Australia is building a stablecoin system that excludes consumers
Some good news first: Australian banks are moving to trial stablecoins and tokenised assets.
Wholesale stablecoin pilots like Project Acacia are a welcome development. Lower cost and faster payments are cause for celebration. The issue is what comes next and whether Australia is bold enough to articulate a clear, proportionate pathway for stablecoins to move from closed, institutional trials to consumer-facing payments that deliver public benefit.
What Stablecoins are good for
Stablecoins are designed to move value quickly, reliably and cheaply. Their most compelling use cases are in cross-border payments, remittances and peer-to-peer transactions. This is where fees, friction and delays remain real problems. For places like Fiji, Tonga and other Pacific Islands, remittances are a key source of national income but transaction costs can often exceed 10%. It doesn't have to be this way - at a fraction of the cost with flat network fees, stablecoins can put more money in the pocket of consumers.
Yet in Australia, stablecoins are being embraced primarily as a wholesale efficiency tool. Banks and institutional partners are experimenting with tokenised settlement to tinker with existing systems while consumers miss out, constrained by access, policy uncertainty and a lack of national vision.
The Parliamentary Inquiry into the Payments Sector is currently examining the impacts of monopolistic power among card scheme operators. Evidence before the committee has highlighted that credit card transaction fees alone are estimated to generate close to $1.2 billion annually in revenue. The word "revenue" is of course a zero sum game - it is ultimately a transfer of wealth from the pockets of merchants and consumers to the service providers.
A system shaped by incentives
This outcome is predictable given the incentives at play.
Even those enterprising individuals and small businesses that actively seek to use financial innovations will quickly find access constrained by Australia's major banks. Parliamentary inquiries, industry submissions, and more individual user compliant posts than you can shake a stick at, have all raised concerns that compliant businesses continue to face account closures, transfer limits and opaque risk decisions.
A cynical view would be that this is anti-competitive behaviour. For the traditional institutions, enabling a superior technology which erodes your revenue base would be like turkeys voting for Christmas. A more generous interpretation would be that the recently uncertain regulatory status of the digital assets industry has stymied adoption by these inherently risk averse institutions..
It seems that the class exemption issued by ASIC on the distribution of stablecoins has made little difference and the outcome is that every day Australian consumers and businesses continue to miss out.
The case for an Australian Genius Act
This impasse poses a strong philosophical question - is Australia's ambition limited to marginal improvements to legacy systems or do we usher in a paradigm shift by building financial infrastructure that is appropriate for the 21st century?

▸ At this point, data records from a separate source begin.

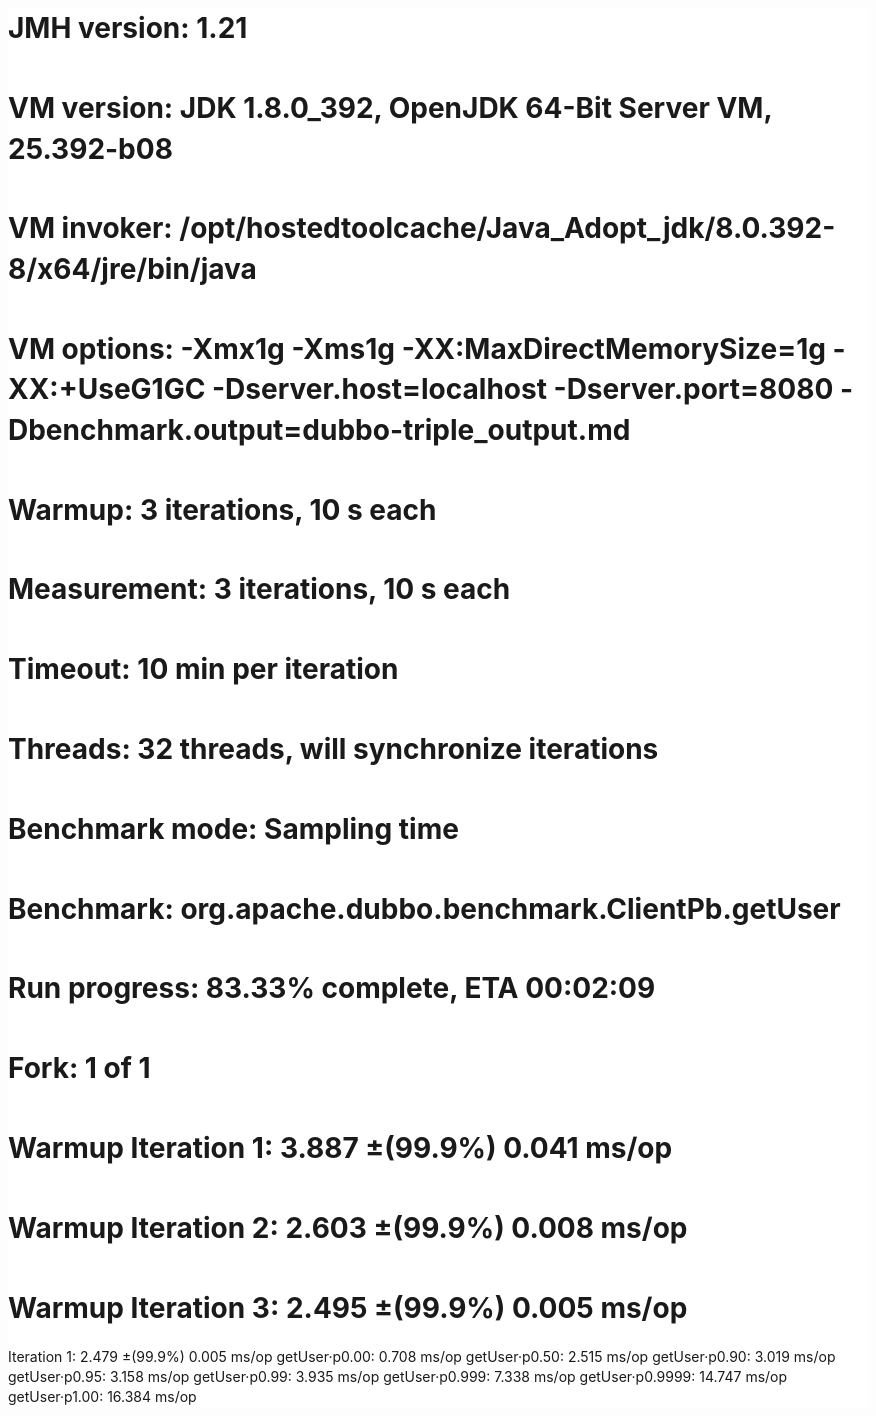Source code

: 
# JMH version: 1.21
# VM version: JDK 1.8.0_392, OpenJDK 64-Bit Server VM, 25.392-b08
# VM invoker: /opt/hostedtoolcache/Java_Adopt_jdk/8.0.392-8/x64/jre/bin/java
# VM options: -Xmx1g -Xms1g -XX:MaxDirectMemorySize=1g -XX:+UseG1GC -Dserver.host=localhost -Dserver.port=8080 -Dbenchmark.output=dubbo-triple_output.md
# Warmup: 3 iterations, 10 s each
# Measurement: 3 iterations, 10 s each
# Timeout: 10 min per iteration
# Threads: 32 threads, will synchronize iterations
# Benchmark mode: Sampling time
# Benchmark: org.apache.dubbo.benchmark.ClientPb.getUser

# Run progress: 83.33% complete, ETA 00:02:09
# Fork: 1 of 1
# Warmup Iteration   1: 3.887 ±(99.9%) 0.041 ms/op
# Warmup Iteration   2: 2.603 ±(99.9%) 0.008 ms/op
# Warmup Iteration   3: 2.495 ±(99.9%) 0.005 ms/op
Iteration   1: 2.479 ±(99.9%) 0.005 ms/op
                 getUser·p0.00:   0.708 ms/op
                 getUser·p0.50:   2.515 ms/op
                 getUser·p0.90:   3.019 ms/op
                 getUser·p0.95:   3.158 ms/op
                 getUser·p0.99:   3.935 ms/op
                 getUser·p0.999:  7.338 ms/op
                 getUser·p0.9999: 14.747 ms/op
                 getUser·p1.00:   16.384 ms/op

Supporters of the status quo argue that retail stablecoin use cases will follow once regulatory frameworks mature and risks are better understood. There is merit in sequencing.But this sequencing stalls when there is no visible pathway from wholesale pilots to consumer access. Particularly when it appears the old guard is doing all it can to slow down retail adoption in every other context.
As we sit on the sidelines, the rest of the world is embracing new technologies. Total stablecoin transaction volume grew 72% last year, reaching an all-time high of $33 trillion. Major economies like the US and the UK have started rolling out regulatory regimes to encourage safe innovation. In Australia, by contrast, stablecoins are proving their value behind closed doors while everyday payment costs and delays persist.
The risk for Australia is not that stablecoins fail, it is that they succeed only to preserve the status quo. The solution is clear: introducing rules that unlock both wholesale experimentation and proportionate, consumer-facing use cases, rather than leaving access to discretion and inertia. This is precisely what the GENIUS Act seeks to do in the US, and Project Acacia is the best local example available as to why legislators must move quickly and show ambition to ensure benefits are shared throughout the economy.